● Exercise brief:
Where does the string "Shogo" appear in the records? Copy each line that holds it.

Saved entries:
=== Begin Enclosure ===

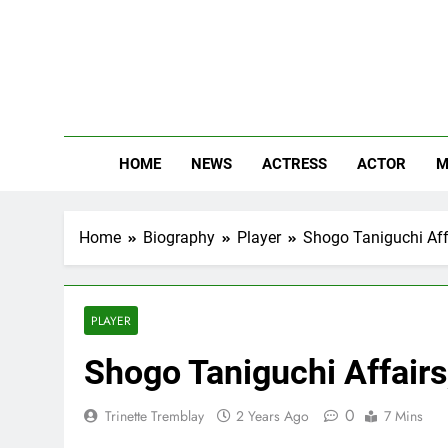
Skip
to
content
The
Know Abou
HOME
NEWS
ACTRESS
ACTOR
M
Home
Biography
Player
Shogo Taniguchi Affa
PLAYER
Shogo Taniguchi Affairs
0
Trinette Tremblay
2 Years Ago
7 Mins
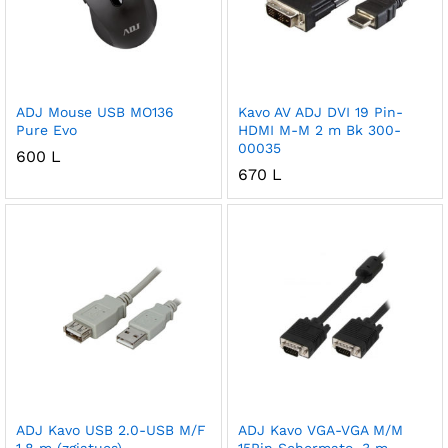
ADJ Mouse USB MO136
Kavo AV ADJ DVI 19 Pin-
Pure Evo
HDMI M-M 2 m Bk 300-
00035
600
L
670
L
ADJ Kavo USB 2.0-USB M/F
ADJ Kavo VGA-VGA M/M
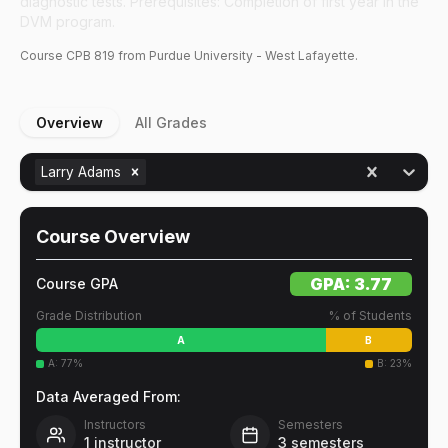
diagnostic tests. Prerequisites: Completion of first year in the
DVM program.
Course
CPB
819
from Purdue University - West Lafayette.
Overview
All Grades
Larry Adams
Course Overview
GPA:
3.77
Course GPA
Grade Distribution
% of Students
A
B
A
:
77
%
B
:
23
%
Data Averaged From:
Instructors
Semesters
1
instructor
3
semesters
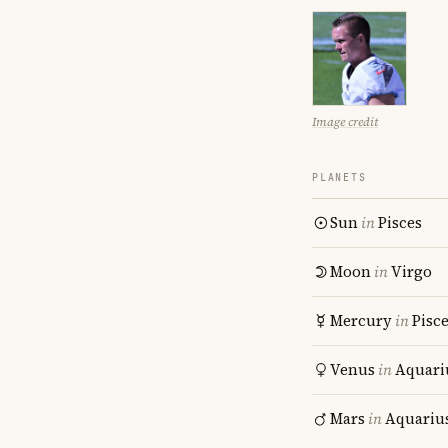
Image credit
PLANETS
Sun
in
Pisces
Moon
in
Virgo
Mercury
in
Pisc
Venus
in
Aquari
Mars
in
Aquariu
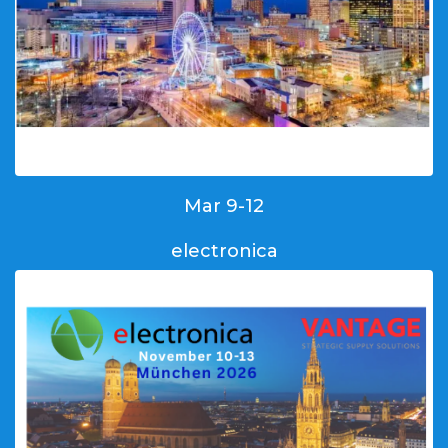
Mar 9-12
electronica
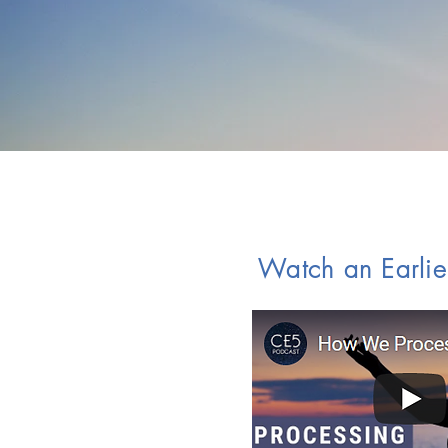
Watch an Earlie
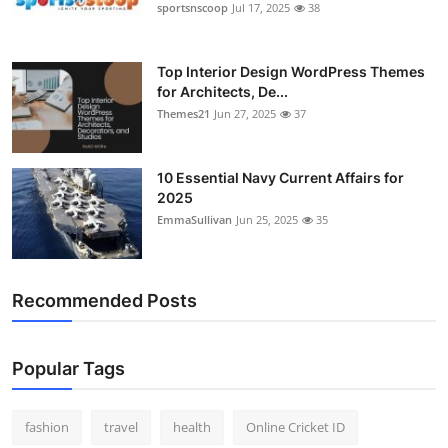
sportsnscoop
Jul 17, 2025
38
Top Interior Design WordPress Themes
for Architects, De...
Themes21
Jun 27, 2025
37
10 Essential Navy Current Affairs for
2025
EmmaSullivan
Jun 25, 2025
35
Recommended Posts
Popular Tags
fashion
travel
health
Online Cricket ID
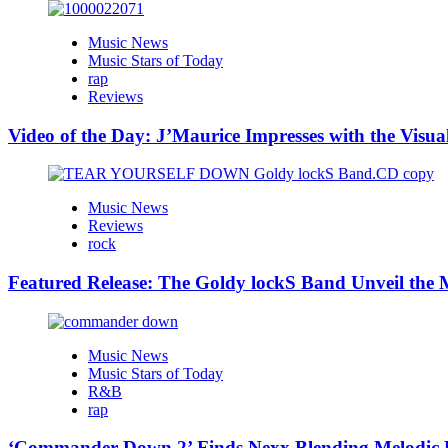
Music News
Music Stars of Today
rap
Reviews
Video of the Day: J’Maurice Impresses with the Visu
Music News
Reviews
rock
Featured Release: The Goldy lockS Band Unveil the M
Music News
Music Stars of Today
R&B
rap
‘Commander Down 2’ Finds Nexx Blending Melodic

=== End Enclosure ===

● Completed task:
Shogo Taniguchi Affa
Shogo Taniguchi Affairs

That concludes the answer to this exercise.